В начале осени 1919 г. был получен приказ: выслать по одному офицеру от каждого арт. дивизиона на курсы в Новочеркасск, для повышения квалификации и изучения английской артиллерии. От 1-го дивизиона выбор пал на меня. Опять я за партой… Опять за науки…
Все мы, в России, как-то всегда привыкли хвалить все иностранное и не ценить наше — русское, поэтому мы ожидали иметь дело с пушками, гораздо более усовершенствованными, чем наши, русские, но тут мы сразу разочаровались в английских легких орудиях. Наша пушка имеет боевую ось коленчатую, а английская — прямую. Центр тяжести нашей, благодаря изгибу колена оси, опущен ниже и, следовательно, там, где наша пушка на косогорах свободно проходила, английская — переворачивалась. Кроме того, и это очень важно, что команда для дальности и установки шрапнельной трубки у нас подогнана, тогда как у англичан, трубка секундная и значит, командуя прицел, каждый раз нужно заглядывать в таблицу, чтобы узнать сколько секунд требуется для данной дальности. Конечно, все это не интересно для не артиллериста, но это сыграло довольно большую роль в моей судьбе, вот потому то я об этом и упоминаю.

┄┄┄┄┄┄┄┄┄┄

= Задания =
a - По тексту перечислите все отличия английской лёгкой пушки от русской.
b - В какой город, согласно тексту, осенью 1919 г. направляли офицеров на курсы?

= Исходные материалы =
┄┄┄┄┄┄┄┄┄┄

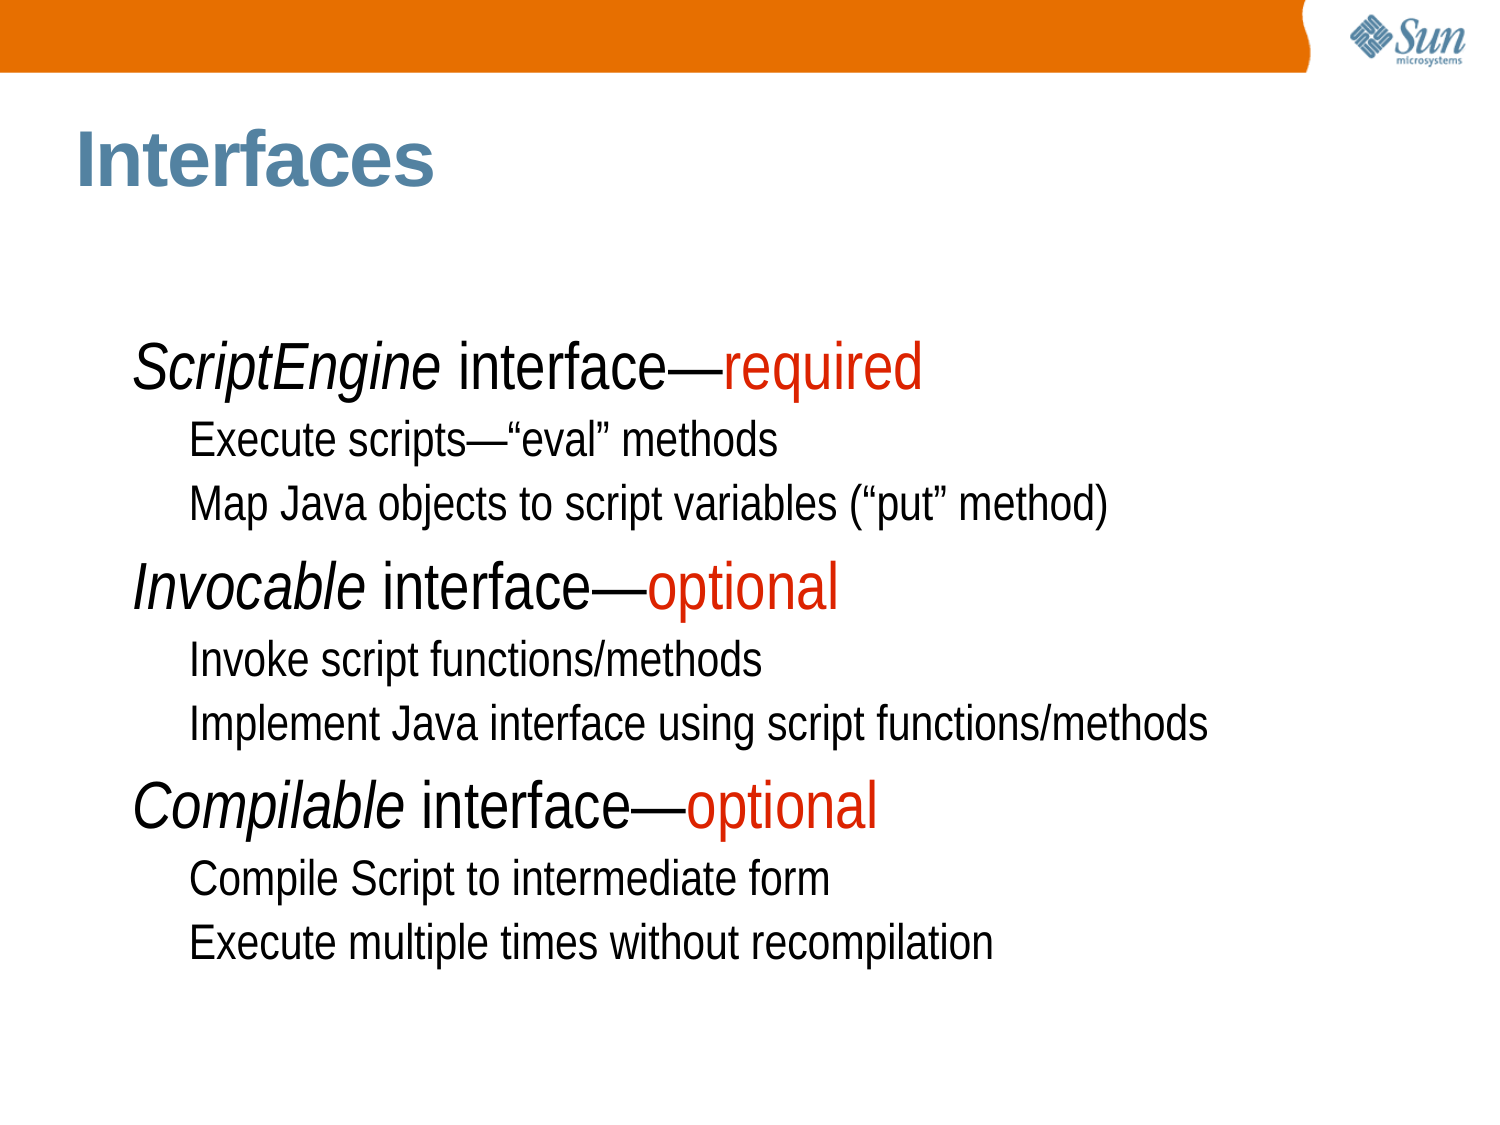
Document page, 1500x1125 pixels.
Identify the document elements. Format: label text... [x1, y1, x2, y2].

┄┄┄┄┄┄┄┄┄┄

= Ответы к заданиям =
a -
1. У английской пушки боевая ось прямая, а у русской коленчатая.
2. Центр тяжести у английской пушки выше. Поэтому на косогорах, где русская проходила свободно, английская переворачивалась.
3. У английской пушки секундная трубка. Подавая команду на прицел, каждый раз нужно смотреть в таблицу, сколько секунд требуется для данной дальности. У русской пушки команда для дальности и установки шрапнельной трубки подогнана.

b - В Новочеркасск.